İstikrar ne demek diye sorsalar yukarıdaki kadroları ve bugünkü puan durumunu göstermeniz yeterli. Trabzonspor bugün şans eseri şampiyonluk kovalamıyor. Yıllardır birlikte top oynayan takımın temellerini atan Ersun Yanal'dan Şenol Güneş'e uzanan ve takımın kimyasını bozmadan devam eden istikrardır yukarıdaki kadro. Geçen hafta Trabzonspor'a karşı oynayan kadroda 4 isim dışında kimse yok yukarıda. Onların yerine sezon boyunca Cenk, Almeida, Ersan'ı koyarsanız hesap ortada.

Buradan yönetime çıkacak ders şudur ya hemen önümüzdeki hafta yolları ayırın, ya da bırakın seneye de Schuster devam etsin.

12 Mart 2011 Cumartesi

"Hedefsizlik" Yazdım Google'a...

Hedefsiz takımımızın dün geceki oyunu genel pencereye uygun adım hizmet etti. Hedefsizlik öyle bir durum ki doğruları da kaybetmenize neden oluyor. Bildiklerinizi de unutturuyor. Dün gece takımın her oyuncusu ayrı dünyaların insanları olarak sahadalardı. Hilbert, Guti, Doğukan, Rüştü, Nobre, Simao isimlerinin sahada nasıl durduğu apaçık ortada. Sanki bir daha birlikte top oynamayacak adamlar gibiler. Kimse önünü dahi göremiyor. Schuster'in bokunu yemiş tavuk misali kulübedeki halini gören oyuncunun da pek bir şansı yok zaten.

9 Mart 2011 Çarşamba

Blog Düşmanı Digiturk

Uzun süredir bloga yazı giremiyoruz. Digiturk insanların hayallerine dokunurken bizim hayallerimize tecavüz etmese çok sevineceğiz. DNS ayarlarını değiştirmek diye bir deyim varken mahkeme kararıyla blogları kapatmak bize has bir üslup. Üstelik bir önceki postta da gördüğünüz gibi Digitürk'ün bu itirazları da yeni değil. Demek ki bir türlü önlem alınamıyor.

1 Mart 2011 Salı

Gözünde Yaaaş Olmaya Geldik

Durumu özetleyen bir pankarttır şu fotoğraftaki. Yeni de değildir, eskidir. Hangi dönemde açılmıştı hatırlamıyorum ama stadyumun pankart mezarlığına dönen depolarından aranıp bulunsa yine açılır, 'cuk' diye de oturur. Laf güzeldir de ilk kelime yanlış yazılmıştır. Daha doğrusu bir harfi eksiktir. O harf 'N' olduğu hemen fark edilir, Beşiktaş'ta eksik olan nedir bir türlü bulunamaz...

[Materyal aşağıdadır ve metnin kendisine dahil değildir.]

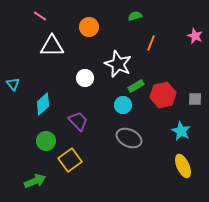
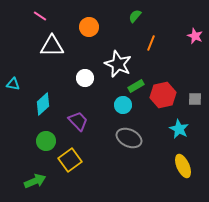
green semicircle: rotated 32 degrees counterclockwise
cyan triangle: rotated 40 degrees counterclockwise
cyan star: moved 2 px left, 2 px up
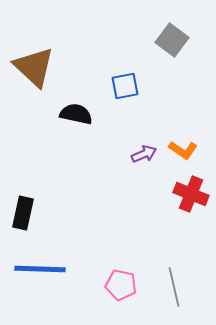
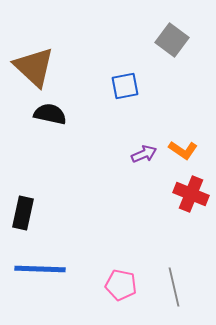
black semicircle: moved 26 px left
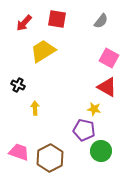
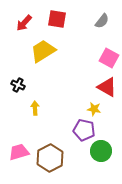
gray semicircle: moved 1 px right
pink trapezoid: rotated 35 degrees counterclockwise
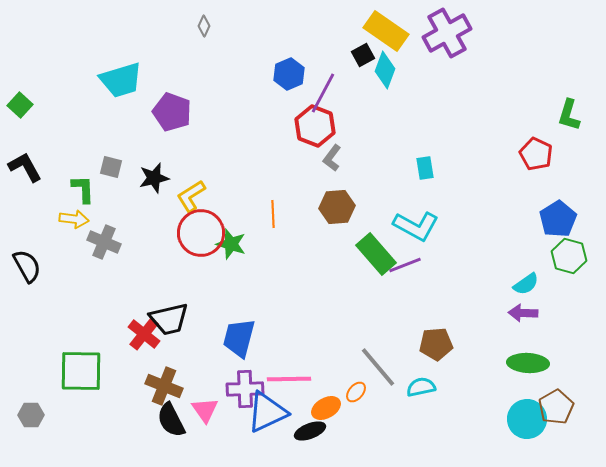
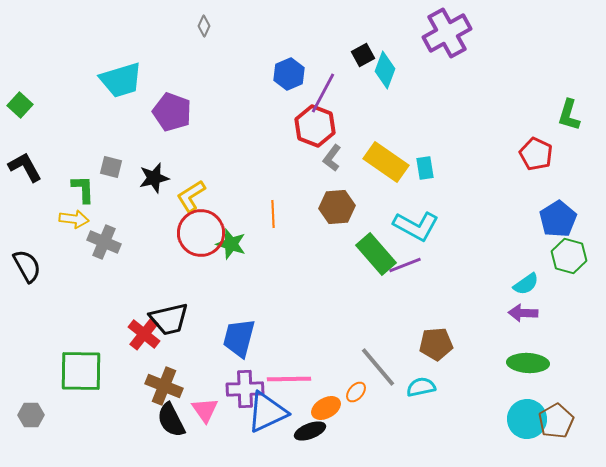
yellow rectangle at (386, 31): moved 131 px down
brown pentagon at (556, 407): moved 14 px down
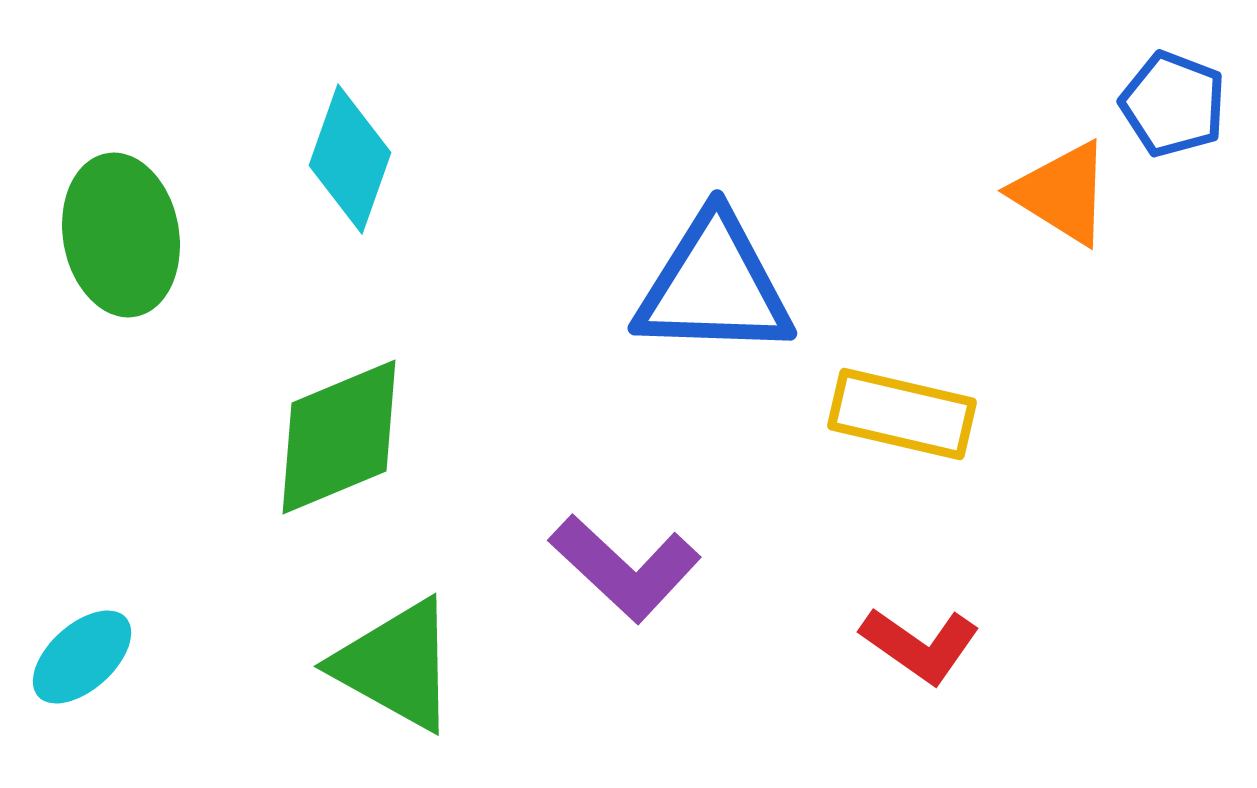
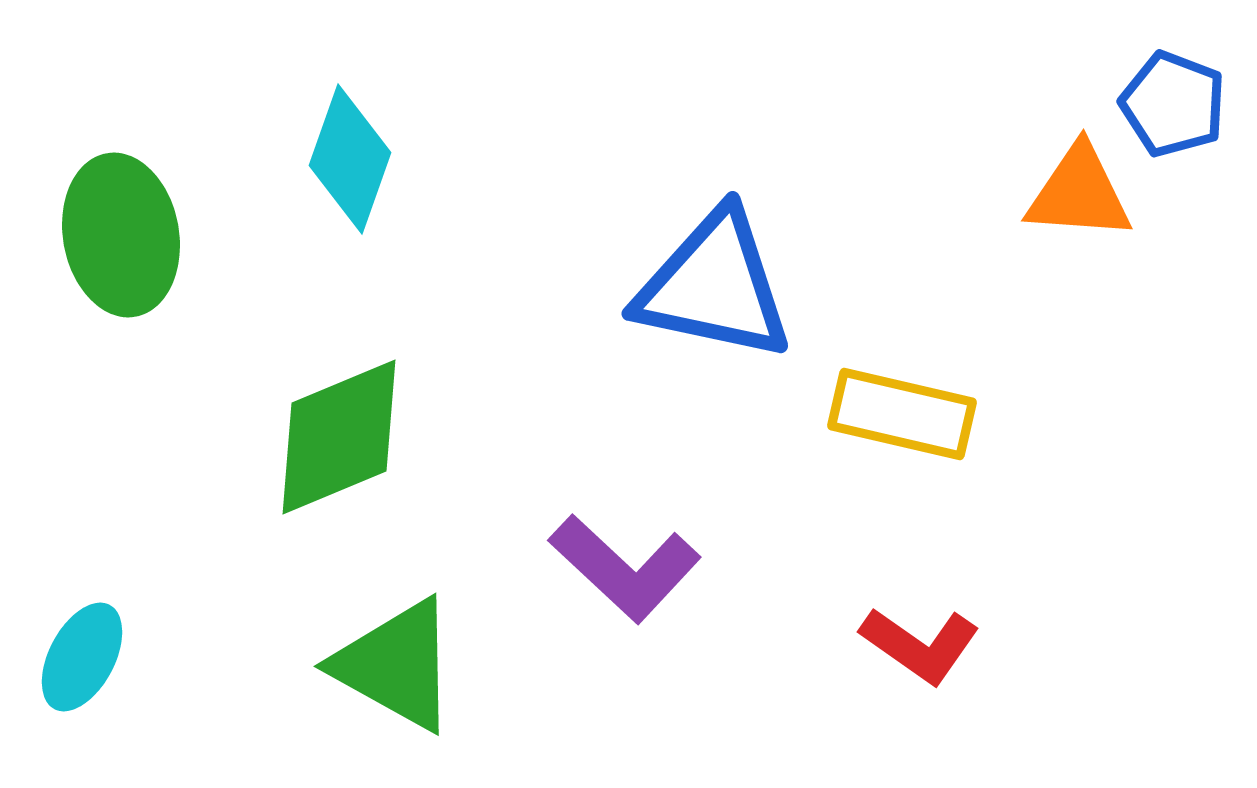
orange triangle: moved 17 px right; rotated 28 degrees counterclockwise
blue triangle: rotated 10 degrees clockwise
cyan ellipse: rotated 20 degrees counterclockwise
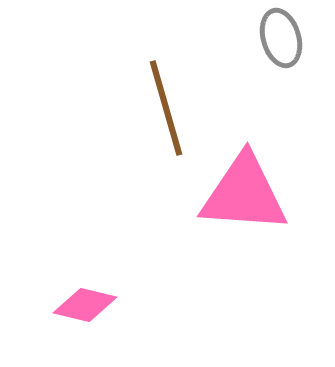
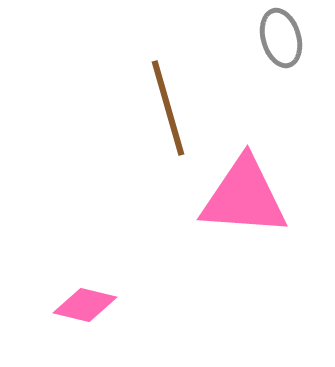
brown line: moved 2 px right
pink triangle: moved 3 px down
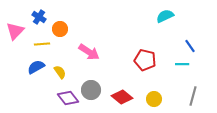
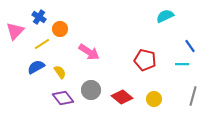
yellow line: rotated 28 degrees counterclockwise
purple diamond: moved 5 px left
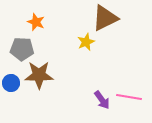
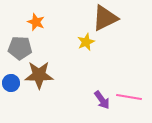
gray pentagon: moved 2 px left, 1 px up
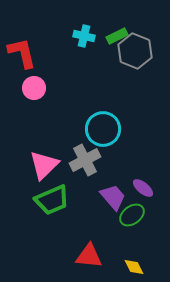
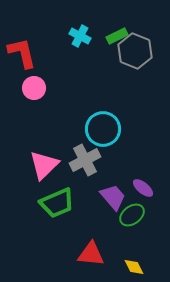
cyan cross: moved 4 px left; rotated 15 degrees clockwise
green trapezoid: moved 5 px right, 3 px down
red triangle: moved 2 px right, 2 px up
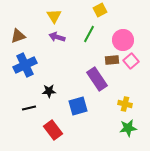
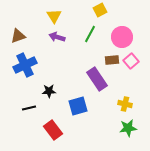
green line: moved 1 px right
pink circle: moved 1 px left, 3 px up
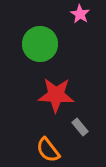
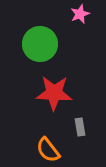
pink star: rotated 18 degrees clockwise
red star: moved 2 px left, 2 px up
gray rectangle: rotated 30 degrees clockwise
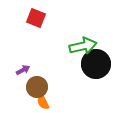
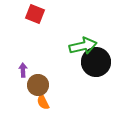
red square: moved 1 px left, 4 px up
black circle: moved 2 px up
purple arrow: rotated 64 degrees counterclockwise
brown circle: moved 1 px right, 2 px up
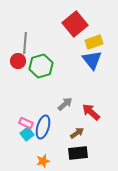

'Umut sadece eziyetin süresini arttırır' demiş Nietzsche. Cenk bilir belki. Beşiktaş da bize eziyet çektirmeye devam ediyor. Schuster bize dedi mi demedi mi bilmem ama bu eziyeti çekemeyenler ardına bakmadan gitsin tribünlerden. Mazoşist değiliz elbet, halimizden ötürü memnuniyetsiziz hepimiz. Topçulara, hocaya, yönetime ve hakemlere kızsak hatta ileri gidip sövsek bile sonuç değişmeyecek.

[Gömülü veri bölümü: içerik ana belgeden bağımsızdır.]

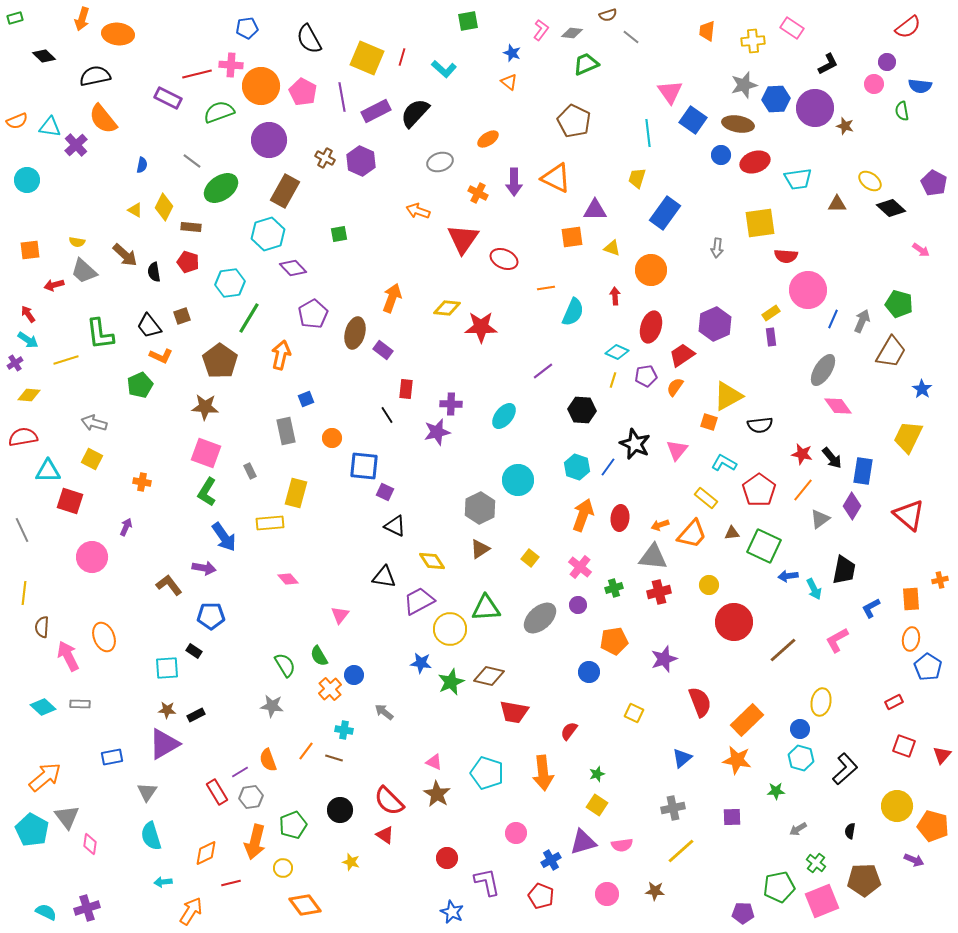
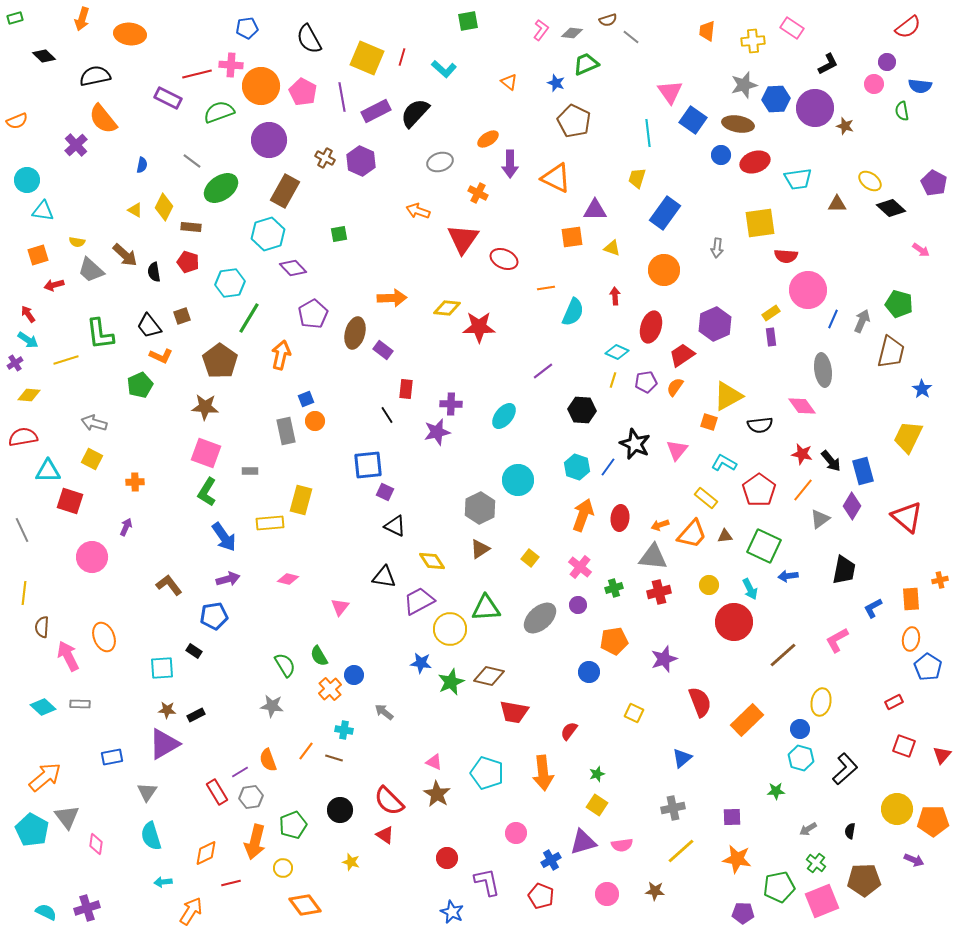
brown semicircle at (608, 15): moved 5 px down
orange ellipse at (118, 34): moved 12 px right
blue star at (512, 53): moved 44 px right, 30 px down
cyan triangle at (50, 127): moved 7 px left, 84 px down
purple arrow at (514, 182): moved 4 px left, 18 px up
orange square at (30, 250): moved 8 px right, 5 px down; rotated 10 degrees counterclockwise
orange circle at (651, 270): moved 13 px right
gray trapezoid at (84, 271): moved 7 px right, 1 px up
orange arrow at (392, 298): rotated 68 degrees clockwise
red star at (481, 327): moved 2 px left
brown trapezoid at (891, 352): rotated 16 degrees counterclockwise
gray ellipse at (823, 370): rotated 40 degrees counterclockwise
purple pentagon at (646, 376): moved 6 px down
pink diamond at (838, 406): moved 36 px left
orange circle at (332, 438): moved 17 px left, 17 px up
black arrow at (832, 458): moved 1 px left, 3 px down
blue square at (364, 466): moved 4 px right, 1 px up; rotated 12 degrees counterclockwise
gray rectangle at (250, 471): rotated 63 degrees counterclockwise
blue rectangle at (863, 471): rotated 24 degrees counterclockwise
orange cross at (142, 482): moved 7 px left; rotated 12 degrees counterclockwise
yellow rectangle at (296, 493): moved 5 px right, 7 px down
red triangle at (909, 515): moved 2 px left, 2 px down
brown triangle at (732, 533): moved 7 px left, 3 px down
purple arrow at (204, 568): moved 24 px right, 11 px down; rotated 25 degrees counterclockwise
pink diamond at (288, 579): rotated 35 degrees counterclockwise
cyan arrow at (814, 589): moved 64 px left
blue L-shape at (871, 608): moved 2 px right
pink triangle at (340, 615): moved 8 px up
blue pentagon at (211, 616): moved 3 px right; rotated 8 degrees counterclockwise
brown line at (783, 650): moved 5 px down
cyan square at (167, 668): moved 5 px left
orange star at (737, 760): moved 99 px down
yellow circle at (897, 806): moved 3 px down
orange pentagon at (933, 826): moved 5 px up; rotated 16 degrees counterclockwise
gray arrow at (798, 829): moved 10 px right
pink diamond at (90, 844): moved 6 px right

Dünkü maç da Beşiktaş için muhtemel mağlubiyetle sonuçlanması gereken bir maç gibiydi aslında. Rakibe verilmeyen penaltı, attığımız ilk golün ofsayt kokması ve kişisel beceri-beceriksizlik (Guti-Ömer) sonucunda gelen ikinci gol skoru belirledi. Bir de Rüştü'nün kurtarışları. Quaresma ilk kez belki de bu kadar takıma oynamış olsa da 'al da at' paslarını auta bile atacak ayaklar yoktu dün akşam. Tatlı su kurnazlığıyla ikinci sarıdan kırmızı kart gören Necip Trabzon maçında oynasa ne olur oynamasa ne olur bu saatten sonra...

Dilerim Galatasaray Antep'i eler de kupa da final yolumuz daha aydınlık olur bizim için. Geleceği aydınlatmak adına en azından.